On Tue, Apr 13, 2021 at 04:17:39PM +0000, Tom Lane wrote:
> Avoid improbable PANIC during heap_update.
>
> heap_update needs to clear any existing "all visible" flag on
> the old tuple's page (and on the new page too, if different).
> Per coding rules, to do this it must acquire pin on the appropriate
> visibility-map page while not holding exclusive buffer lock;
> which creates a race condition since someone else could set the
> flag whenever we're not holding the buffer lock.

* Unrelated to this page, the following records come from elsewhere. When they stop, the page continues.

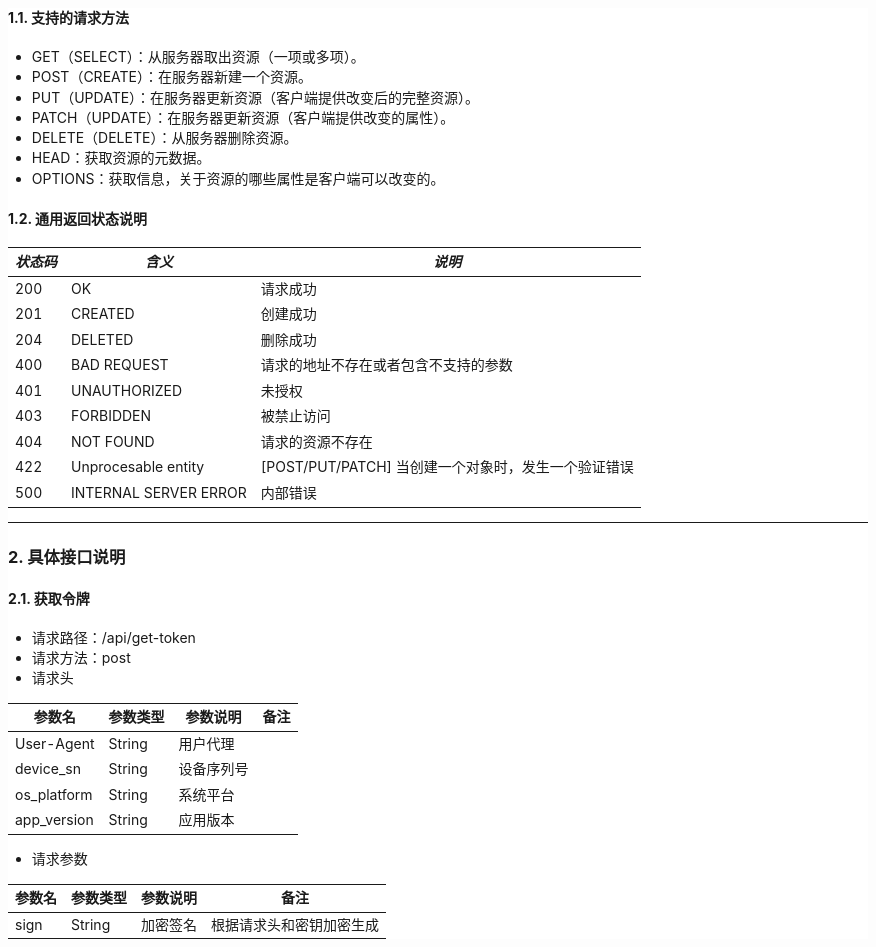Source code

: #### 1.1. 支持的请求方法

- GET（SELECT）：从服务器取出资源（一项或多项）。
- POST（CREATE）：在服务器新建一个资源。
- PUT（UPDATE）：在服务器更新资源（客户端提供改变后的完整资源）。
- PATCH（UPDATE）：在服务器更新资源（客户端提供改变的属性）。
- DELETE（DELETE）：从服务器删除资源。
- HEAD：获取资源的元数据。
- OPTIONS：获取信息，关于资源的哪些属性是客户端可以改变的。

#### 1.2. 通用返回状态说明

| _状态码_ | _含义_                | _说明_                                              |
| -------- | --------------------- | --------------------------------------------------- |
| 200      | OK                    | 请求成功                                            |
| 201      | CREATED               | 创建成功                                            |
| 204      | DELETED               | 删除成功                                            |
| 400      | BAD REQUEST           | 请求的地址不存在或者包含不支持的参数                |
| 401      | UNAUTHORIZED          | 未授权                                              |
| 403      | FORBIDDEN             | 被禁止访问                                          |
| 404      | NOT FOUND             | 请求的资源不存在                                    |
| 422      | Unprocesable entity   | [POST/PUT/PATCH] 当创建一个对象时，发生一个验证错误 |
| 500      | INTERNAL SERVER ERROR | 内部错误                                            |

---

### 2. 具体接口说明

#### 2.1. 获取令牌

- 请求路径：/api/get-token
- 请求方法：post
- 请求头

| 参数名      | 参数类型 | 参数说明   | 备注 |
| ----------- | -------- | ---------- | ---- |
| User-Agent  | String   | 用户代理   |      |
| device_sn   | String   | 设备序列号 |      |
| os_platform | String   | 系统平台   |      |
| app_version | String   | 应用版本   |      |

- 请求参数

| 参数名 | 参数类型 | 参数说明 | 备注                     |
| ------ | -------- | -------- | ------------------------ |
| sign   | String   | 加密签名 | 根据请求头和密钥加密生成 |
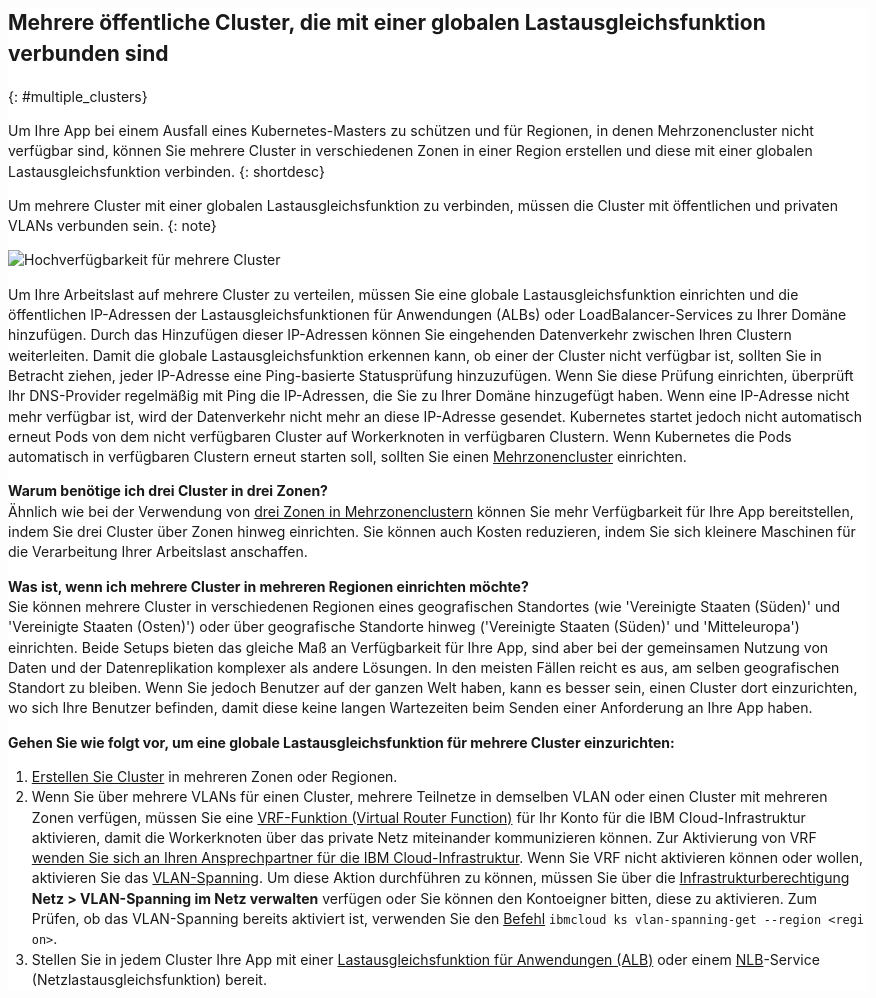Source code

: ## Mehrere öffentliche Cluster, die mit einer globalen Lastausgleichsfunktion verbunden sind
{: #multiple_clusters}

Um Ihre App bei einem Ausfall eines Kubernetes-Masters zu schützen und für Regionen, in denen Mehrzonencluster nicht verfügbar sind, können Sie mehrere Cluster in verschiedenen Zonen in einer Region erstellen und diese mit einer globalen Lastausgleichsfunktion verbinden.
{: shortdesc}

Um mehrere Cluster mit einer globalen Lastausgleichsfunktion zu verbinden, müssen die Cluster mit öffentlichen und privaten VLANs verbunden sein.
{: note}

<img src="images/cs_multiple_cluster_zones.png" alt="Hochverfügbarkeit für mehrere Cluster" width="700" style="width:700px; border-style: none"/>

Um Ihre Arbeitslast auf mehrere Cluster zu verteilen, müssen Sie eine globale Lastausgleichsfunktion einrichten und die öffentlichen IP-Adressen der Lastausgleichsfunktionen für Anwendungen (ALBs) oder LoadBalancer-Services zu Ihrer Domäne hinzufügen. Durch das Hinzufügen dieser IP-Adressen können Sie eingehenden Datenverkehr zwischen Ihren Clustern weiterleiten. Damit die globale Lastausgleichsfunktion erkennen kann, ob einer der Cluster nicht verfügbar ist, sollten Sie in Betracht ziehen, jeder IP-Adresse eine Ping-basierte Statusprüfung hinzuzufügen. Wenn Sie diese Prüfung einrichten, überprüft Ihr DNS-Provider regelmäßig mit Ping die IP-Adressen, die Sie zu Ihrer Domäne hinzugefügt haben. Wenn eine IP-Adresse nicht mehr verfügbar ist, wird der Datenverkehr nicht mehr an diese IP-Adresse gesendet. Kubernetes startet jedoch nicht automatisch erneut Pods von dem nicht verfügbaren Cluster auf Workerknoten in verfügbaren Clustern. Wenn Kubernetes die Pods automatisch in verfügbaren Clustern erneut starten soll, sollten Sie einen [Mehrzonencluster](#multizone) einrichten.

**Warum benötige ich drei Cluster in drei Zonen?** </br>
Ähnlich wie bei der Verwendung von [drei Zonen in Mehrzonenclustern](#multizone) können Sie mehr Verfügbarkeit für Ihre App bereitstellen, indem Sie drei Cluster über Zonen hinweg einrichten. Sie können auch Kosten reduzieren, indem Sie sich kleinere Maschinen für die Verarbeitung Ihrer Arbeitslast anschaffen.

**Was ist, wenn ich mehrere Cluster in mehreren Regionen einrichten möchte?** </br>
Sie können mehrere Cluster in verschiedenen Regionen eines geografischen Standortes (wie 'Vereinigte Staaten (Süden)' und 'Vereinigte Staaten (Osten)') oder über geografische Standorte hinweg ('Vereinigte Staaten (Süden)' und 'Mitteleuropa') einrichten. Beide Setups bieten das gleiche Maß an Verfügbarkeit für Ihre App, sind aber bei der gemeinsamen Nutzung von Daten und der Datenreplikation komplexer als andere Lösungen. In den meisten Fällen reicht es aus, am selben geografischen Standort zu bleiben. Wenn Sie jedoch Benutzer auf der ganzen Welt haben, kann es besser sein, einen Cluster dort einzurichten, wo sich Ihre Benutzer befinden, damit diese keine langen Wartezeiten beim Senden einer Anforderung an Ihre App haben.

**Gehen Sie wie folgt vor, um eine globale Lastausgleichsfunktion für mehrere Cluster einzurichten:**

1. [Erstellen Sie Cluster](/docs/containers?topic=containers-clusters#clusters) in mehreren Zonen oder Regionen.
2. Wenn Sie über mehrere VLANs für einen Cluster, mehrere Teilnetze in demselben VLAN oder einen Cluster mit mehreren Zonen verfügen, müssen Sie eine [VRF-Funktion (Virtual Router Function)](/docs/infrastructure/direct-link?topic=direct-link-overview-of-virtual-routing-and-forwarding-vrf-on-ibm-cloud#overview-of-virtual-routing-and-forwarding-vrf-on-ibm-cloud) für Ihr Konto für die IBM Cloud-Infrastruktur aktivieren, damit die Workerknoten über das private Netz miteinander kommunizieren können. Zur Aktivierung von VRF [wenden Sie sich an Ihren Ansprechpartner für die IBM Cloud-Infrastruktur](/docs/infrastructure/direct-link?topic=direct-link-overview-of-virtual-routing-and-forwarding-vrf-on-ibm-cloud#how-you-can-initiate-the-conversion). Wenn Sie VRF nicht aktivieren können oder wollen, aktivieren Sie das [VLAN-Spanning](/docs/infrastructure/vlans?topic=vlans-vlan-spanning#vlan-spanning). Um diese Aktion durchführen zu können, müssen Sie über die [Infrastrukturberechtigung](/docs/containers?topic=containers-users#infra_access) **Netz > VLAN-Spanning im Netz verwalten** verfügen oder Sie können den Kontoeigner bitten, diese zu aktivieren. Zum Prüfen, ob das VLAN-Spanning bereits aktiviert ist, verwenden Sie den [Befehl](/docs/containers?topic=containers-cli-plugin-kubernetes-service-cli#cs_vlan_spanning_get) `ibmcloud ks vlan-spanning-get --region <region>`.
3. Stellen Sie in jedem Cluster Ihre App mit einer [Lastausgleichsfunktion für Anwendungen (ALB)](/docs/containers?topic=containers-ingress#ingress_expose_public) oder einem [NLB](/docs/containers?topic=containers-loadbalancer)-Service (Netzlastausgleichsfunktion) bereit.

The code is
> supposed to handle that by re-checking the flag after acquiring
> buffer lock and retrying if it became set. However, one code
> path through heap_update itself, as well as one in its subroutine
> RelationGetBufferForTuple, failed to do this. The end result,
> in the unlikely event that a concurrent VACUUM did set the flag
> while we're transiently not holding lock, is a non-recurring
> "PANIC: wrong buffer passed to visibilitymap_clear" failure.
>
Hi,
This doesn't look as improbable because I saw it at least 3 times with
v15beta4.
The first time I thought it was my fault, then I tried with a commit on
september 25 (didn't remember which exactly but that doesn't seems too
relevant).
Finally I saw it again in a build with TRACE_VISIBILITYMAP defined (the
same commit).
But I haven't see it anymore on rc1. Anyway I'm attaching the backtrace
(this is from the build with TRACE_VISIBILITYMAP), the query that was
running at the time was (no changes were made to quad_poly_tbl table
nor any indexes were added to this table):
"""
update public.quad_poly_tbl set
id = public.quad_poly_tbl.id
returning
public.quad_poly_tbl.id as c0
"""
--
Jaime Casanova
Director de Servicios Profesionales
SystemGuards - Consultores de PostgreSQL